Cancer research (2006-07-20)
Pierre-Antoine Deglesne, Nathalie Chevallier, Rémi Letestu, Fanny Baran-Marszak, Taoufik Beitar, Célia Salanoubat, Laurence Sanhes, Joelle Nataf, Claudine Roger, Nadine Varin-Blank, Florence Ajchenbaum-Cymbalista
摘要

Despite very similar gene expression profiles, the clinical course of B-cell chronic lymphocytic leukemia (B-CLL) is heterogeneous. Immunoglobulin VH (IgVH) mutational status and expression of B-cell receptor (BCR) signaling mediators have been associated with disease progression. However, the consequences of BCR engagement on cell survival and evolution of the disease remain unclear. We show here that B-CLL cell survival is dependent on the threshold of BCR stimulation induced by immobilized antibody, in contrast to soluble anti-mu F(ab)'2 antibody, which leads to apoptosis. Measurement of metabolic activity and apoptotic response discriminated two subgroups. "Nonresponders" showed low metabolic activity and unmodified apoptotic response upon BCR stimulation.
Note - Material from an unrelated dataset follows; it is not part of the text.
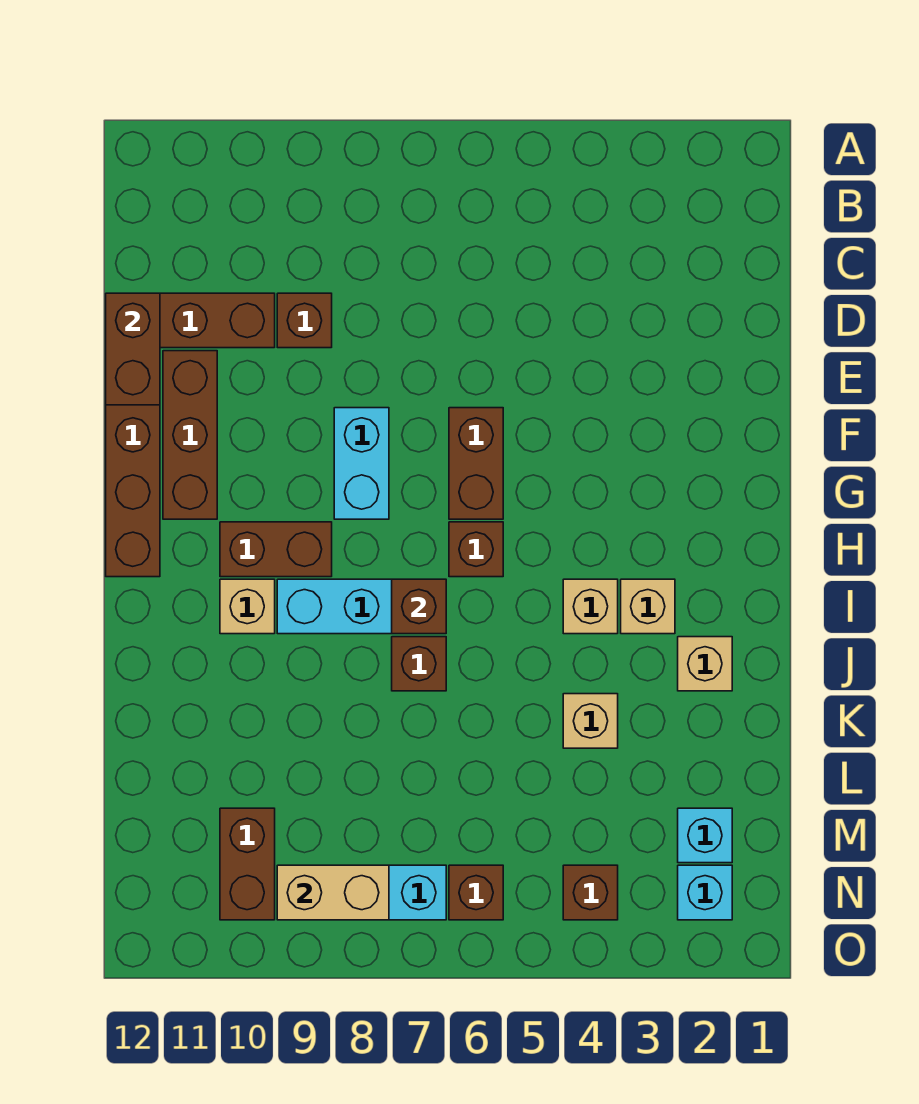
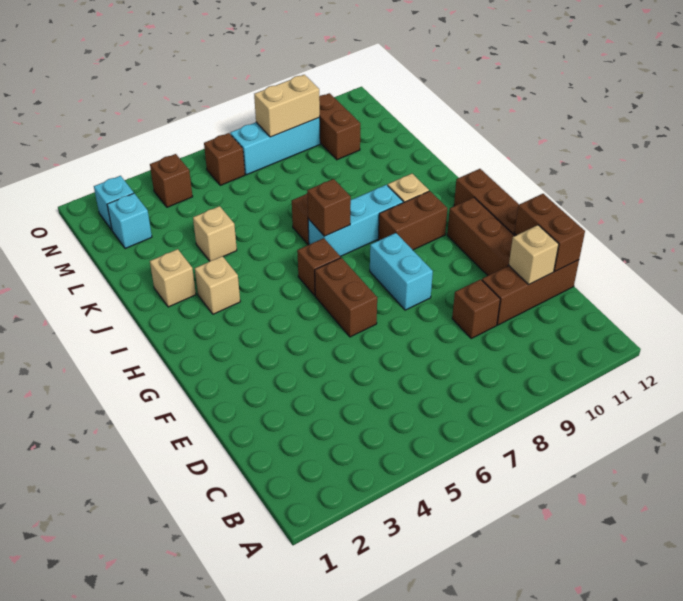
tan brick I4 level 1 -> tan brick D11 level 2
In contrast, "responders" exhibited increased metabolic activity and inhibition of spontaneous apoptosis. This survival advantage was associated to a BCR-dependent activation profile leading to induction of cyclin D2/cyclin-dependent kinase 4 (cdk4) expression and G1 cell cycle progression. The ability to respond to BCR ligation correlated with an unfavorable clinical course and allowed to define an additional group of patients among IgVH-mutated cases exhibiting a risk of progression. Remarkably, we show that Zap70 expression was neither mandatory nor sufficient to generate downstream survival signals and cyclin D2/cdk4 up-regulation. In conclusion, BCR engagement has a significant effect on B-CLL cell survival, activation, and G1 progression. Furthermore, our results provide new insights in the physiopathology of progressive IgVH-mutated cases.